Two siblings are sent to a religious retreat by their abhorrent stepfather to mend their wicked ways of promiscuity and homosexuality.  Once there, they quickly realize that they have been sent to a dark corner of the backwoods of Florida, a place where no one is truly what they seem, and no one gets out alive. Moore's script has the underpinnings of soapy horror romp; however, the overtones conjure soiled specters of Sirk’s melodramas.  It is immediately apparent that the pristine veneer is an illusion and that beneath it lies danger, given life by Jo-Ann Robinson's unhinged performance as the matron of the conversion camp.  In his previous features, Triggered and A Stranger Among Us, Moore has explored modern interpretations of long-established themes and upended them, using humor, violence, and psychological horror to define the way things have changed and yet, unfortunately remained the same in the modern world.  Children of Sin feels like the next stage in this evolution.  

Luke Zwelsky's synth score offsets the Southern environs, allowing the tension to ebb and flow as the hideous purpose of the camp is revealed.  This dovetails nicely with Moore's direction, as everything builds towards a crescendo of violence.  Meredith Mohler and Lewis Hines give grounded performances as the siblings in the center of the web, but it is Moore himself who steals the spotlight as Hank, the repressed Renfield to Robinson's murderous Mary Esther.  This is a story of self-deception, repression, and the brutal violence that denial can often lead to.  While this concept has been explored in other films, the way Moore and his crew approach it, as an inverted neo-fable, is admirable and Hank is the perfect representation of the hopes and nightmares within.  

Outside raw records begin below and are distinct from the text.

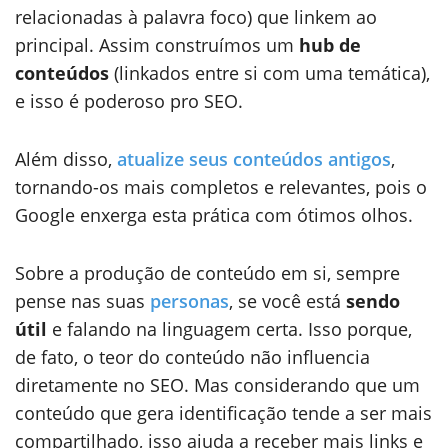
relacionadas à palavra foco) que linkem ao
principal. Assim construímos um
hub de
conteúdos
(linkados entre si com uma temática),
e isso é poderoso pro SEO.
Além disso,
atualize seus conteúdos antigos
,
tornando-os mais completos e relevantes, pois o
Google enxerga esta prática com ótimos olhos.
Sobre a produção de conteúdo em si, sempre
pense nas suas
personas
, se você está
sendo
útil
e falando na linguagem certa. Isso porque,
de fato, o teor do conteúdo não influencia
diretamente no SEO. Mas considerando que um
conteúdo que gera identificação tende a ser mais
compartilhado, isso ajuda a receber mais links e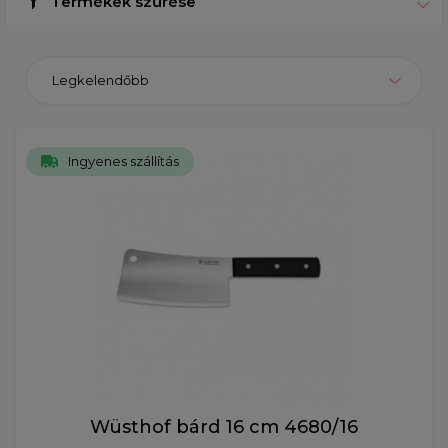
Termékek szűrése
Legkelendőbb
Ingyenes szállítás
Wüsthof bárd 16 cm 4680/16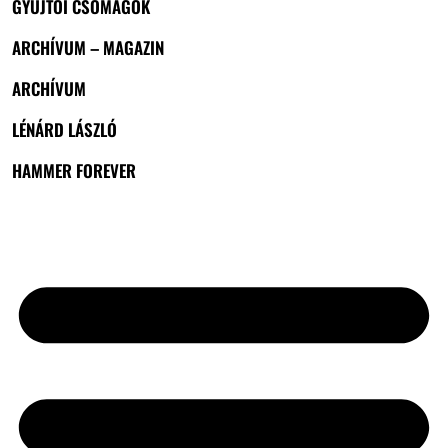
GYŰJTŐI CSOMAGOK
ARCHÍVUM – MAGAZIN
ARCHÍVUM
LÉNÁRD LÁSZLÓ
HAMMER FOREVER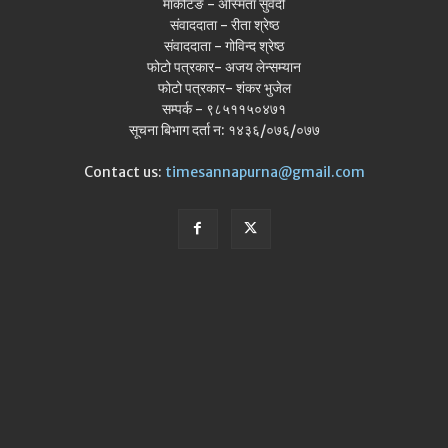
मार्केटिङ - अस्मिता सुवेदी
संवाददाता - रीता श्रेष्ठ
संवाददाता - गोविन्द श्रेष्ठ
फोटो पत्रकार- अजय लेन्सम्यान
फोटो पत्रकार- शंकर भुजेल
सम्पर्क - ९८५११५०४७१
सूचना बिभाग दर्ता न: १४३६/०७६/०७७
Contact us:
timesannapurna@gmail.com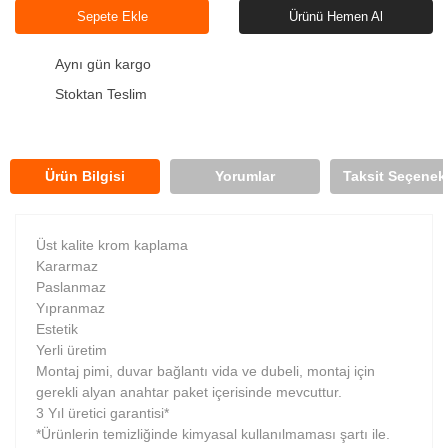
Sepete Ekle
Ürünü Hemen Al
Aynı gün kargo
Stoktan Teslim
Ürün Bilgisi
Yorumlar
Taksit Seçenekl
Üst kalite krom kaplama
Kararmaz
Paslanmaz
Yıpranmaz
Estetik
Yerli üretim
Montaj pimi, duvar bağlantı vida ve dubeli, montaj için
gerekli alyan anahtar paket içerisinde mevcuttur.
3 Yıl üretici garantisi*
*Ürünlerin temizliğinde kimyasal kullanılmaması şartı ile.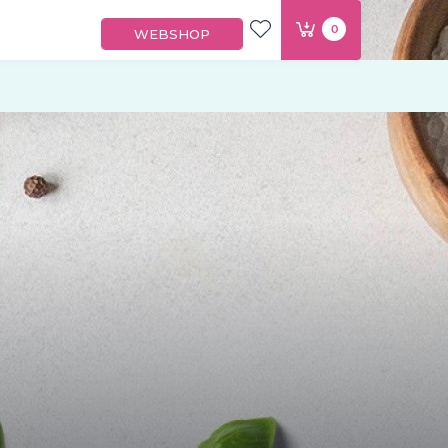
0
WEBSHOP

Roy Zuniga's makeup and Sally Ross's set decoration are the final pieces.  Low budget films often show their limitations around the edges, but here, the copious amounts of blood and the ominous attention to detail enhance the creepy proceedings in a thrilling combination of control and chaos, two things that inevitably are uncontrollable in Moore's twisted haunted house of regret and self-loathing.  

Coming soon to digital streaming and with a world premiere in Madison, MS on March 23rd, Children of Sin is a devious excursion into the hypocrisies of faith healing and the inherent dangers of "cures" for those deemed defective by the illusion of a moral higher ground.  An absolutely hysterical and unsettling takedown of the powers that continue to fester within the bowels of the free-thinking modern world, this is a remarkable provocation and a blood splattered good time.